Xian in China – cycling the city wall

Thursday, 18 May 2017

◄ It may not be totally original, like the Pingyao City Walls, but the City Walls of Xian stretch for 14km and you can rent bicycles and ride a circuit. They cost 200 RMB (about US$30) refundable deposit and 45 RMB (about US$6.50) for two hours







◄ The walls are very impressive, but apart from the corner towers and ramparts there’s a lot to see below the city walls whether it’s temples, historic buildings or simply the Xian city life. I even spotted a couple of apartments which I thought might be interesting places to live and there are lots of restaurants, cafes and bars to spy on.

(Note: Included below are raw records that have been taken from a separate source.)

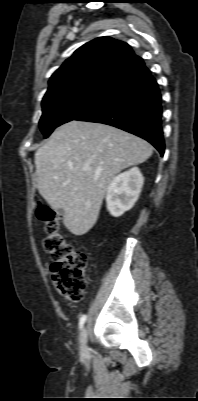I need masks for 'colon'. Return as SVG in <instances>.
<instances>
[{
    "mask_svg": "<svg viewBox=\"0 0 198 401\" xmlns=\"http://www.w3.org/2000/svg\"><path fill=\"white\" fill-rule=\"evenodd\" d=\"M36 215L46 232L43 246L53 261L51 275L54 287L67 301H81L87 284L86 255L75 249L62 235L60 218L53 209L38 205Z\"/></svg>",
    "mask_w": 198,
    "mask_h": 401,
    "instance_id": "colon-1",
    "label": "colon"
}]
</instances>
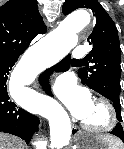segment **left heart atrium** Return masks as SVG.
Returning <instances> with one entry per match:
<instances>
[{
    "mask_svg": "<svg viewBox=\"0 0 124 149\" xmlns=\"http://www.w3.org/2000/svg\"><path fill=\"white\" fill-rule=\"evenodd\" d=\"M52 89L70 113L79 120H83L93 106L90 92L77 85L71 76L62 75L57 78Z\"/></svg>",
    "mask_w": 124,
    "mask_h": 149,
    "instance_id": "obj_1",
    "label": "left heart atrium"
}]
</instances>
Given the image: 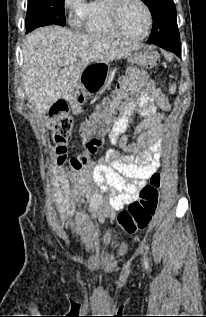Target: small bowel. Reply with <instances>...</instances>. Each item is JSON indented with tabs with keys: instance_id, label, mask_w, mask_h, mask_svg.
<instances>
[{
	"instance_id": "c3829d8e",
	"label": "small bowel",
	"mask_w": 206,
	"mask_h": 317,
	"mask_svg": "<svg viewBox=\"0 0 206 317\" xmlns=\"http://www.w3.org/2000/svg\"><path fill=\"white\" fill-rule=\"evenodd\" d=\"M169 111L170 103L165 94L154 81L148 80L136 101L129 104L114 123L109 135L110 142L128 155L110 149L96 163L86 165L73 175L76 189L71 196L79 208L86 206L87 212L103 223L113 211L138 199L146 181L161 164V134L165 114ZM135 112L143 119L128 133V124Z\"/></svg>"
}]
</instances>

I started my ride from the South Gate and right at the end of the ride, just before arriving back at the South Gate, in one of the ramparts there’s a nice little display of classic Chinese bicycles of the 1960 to 1980s, when owning a bicycle was a very big thing for the Chinese. Now owning a BMW would probably be the aspirational transport. The display mentions a well-known ballad of the bicycle era: ‘Flying Pigeon bicycles are fast; Forever bicycles are solid and durable, Hongoi bicycles are heavier and reliable.’

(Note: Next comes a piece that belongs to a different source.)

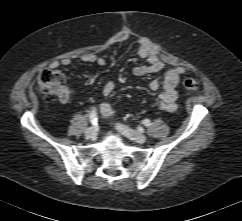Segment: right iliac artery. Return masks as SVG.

▲ Of course my favourite is the Flying Pigeon and on earlier visits to China I often thought of getting one to take home. Rather like I’ve mused about buying a Hero bicycle in India. You can still find classic rod-brake Hero bicycles in India, it would be difficult to find a Flying Pigeon in China today.

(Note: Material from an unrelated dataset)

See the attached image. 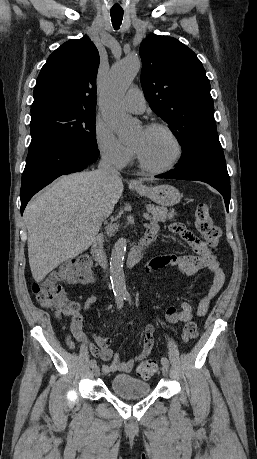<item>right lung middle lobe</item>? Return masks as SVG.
<instances>
[{"label":"right lung middle lobe","mask_w":257,"mask_h":459,"mask_svg":"<svg viewBox=\"0 0 257 459\" xmlns=\"http://www.w3.org/2000/svg\"><path fill=\"white\" fill-rule=\"evenodd\" d=\"M31 143H69L99 153L95 111L74 107H48L31 112Z\"/></svg>","instance_id":"right-lung-middle-lobe-1"}]
</instances>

Of course I shouldn’t have been riding at all. On my first visits to China, over 20 years ago, it seemed that every tourist attraction had one price for locals and another 10 times higher for foreign visitors, although I remember an enraged Chinese-American in Beijing complaining that it had nothing to do with your nationality and everything to do with whether you looked like a Han Chinese or not. Today the prices for locals or foreigners is precisely the same, but they haven’t reduced the foreigners’ entry prices, they’ve just jacked up the local prices by a factor of 10. Lots of galleries, museums, temples, botanic gardens, buildings, you name it, are eye-wateringly expensive to visit. Entry fees of US$20 or more are not unusual. For elderly visitors (usually that means over 60 years old), local or foreign, however, there’s often half price entry. And really really old visitors, and after a recent birthday that includes me, often get in free. You can imagine this has caused a lot of amusement (surely not resentment?) from my fellow elderly (but not quite as elderly as I am) MGB Silk Road companions.

▲ On the Xian City Wall, however, I hit an entirely opposite problem, riders over 60 years of age were not permitted. As the sign said ‘the old man ban riding.’ Fortunately in China rules are often designed to be broken, no one enquired about my age.